→ AUFGABEN
- A) Welcher Schauspieler spielt laut der Filmkritik den Abdul Karim?
- B) Gib aus der Filmkritik das Stück von „Judi Dench agiert“ bis „manchmal ganz schmal.“ wortgetreu aus.

→ QUELLE
•••••
Judi Dench agiert im Historiendrama „Victoria & Abdul“ als verhärmte Monarchin oscarreif

Spielfilme über die britischen Royals besitzen ihren eigenen Reiz. Wie sieht es aus hinter den geschützten Palastmauern, wie tickt eine oft genug dysfunktionale Familie, die eigentlich kein Privatleben kennt und von der jeder Zuschauer ein anderes Bild hat? Da ist der Grat zwischen großem Drama und tränenseliger Soap-Opera manchmal ganz schmal.

Für die Darsteller bilden die Royals-Filme eine Herausforderung, die sich lohnen kann: Helen Mirren gewann im Jahr 2006 für die Rolle von Elizabeth II. in Stephen Frears’ „Die Queen“ einen Oscar, Colin Firth gelang das als stotternder George VI. in „The King’s Speech“ 2010.

Man darf also gespannt sein, ob Judi Dench (82) die nächste Oscar-Königin sein wird. Ihre Darstellung der alternden Queen Victoria in Stephen Frears’ neuem Film „Victoria & Abdul“ ist beeindruckend. Die große britische Charakterdarstellerin zieht alle Register ihres Könnens und hat den Mut, eine betagte, verhärmte und kranke Regentin zu verkörpern, die wenige Jahre vor ihrem Tod im Jahr 1901 noch einmal neuen Lebensmut schöpft.

Zu Beginn ist sie eine Monarchin, die man zum Regieren tragen muss. Zwei kräftige Hofdamen sind nötig, um die enorm korpulente Victoria morgens im Bett aufzurichten. Da trompetet ein Sekretär ihr schon die ewig gleichen öden Termine ins Ohr. Die seit Jahrzehnten verwitwete Queen ist einsam, übergewichtig und gemütskrank. Der graue englische Himmel lichtet sich erst, als Victoria bei einem Festbankett den jungen indischen Bediensteten Abdul Karim (Ali Fazal) kennenlernt. Die beiden freunden sich an, verbringen viel Zeit miteinander.
•••••
→ GEGEBENE DATEN
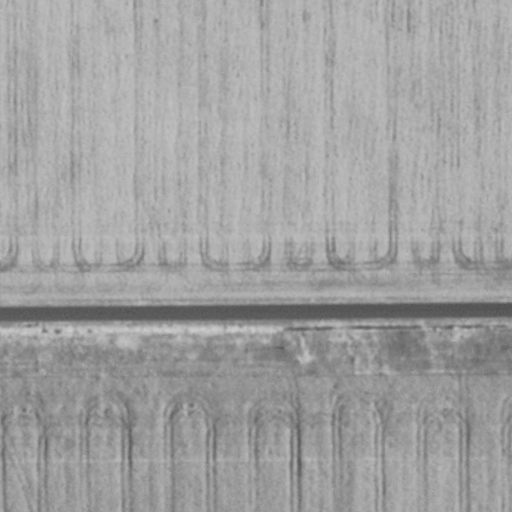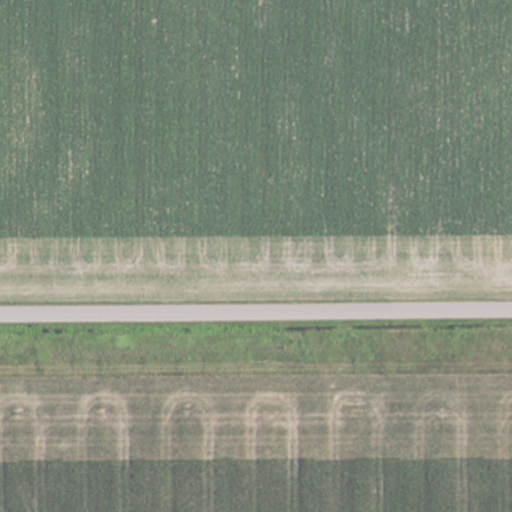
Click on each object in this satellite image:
•••••
→ LÖSUNGEN
- A) Ali Fazal

- B)
Judi Dench agiert im Historiendrama „Victoria & Abdul“ als verhärmte Monarchin oscarreif

Spielfilme über die britischen Royals besitzen ihren eigenen Reiz. Wie sieht es aus hinter den geschützten Palastmauern, wie tickt eine oft genug dysfunktionale Familie, die eigentlich kein Privatleben kennt und von der jeder Zuschauer ein anderes Bild hat? Da ist der Grat zwischen großem Drama und tränenseliger Soap-Opera manchmal ganz schmal.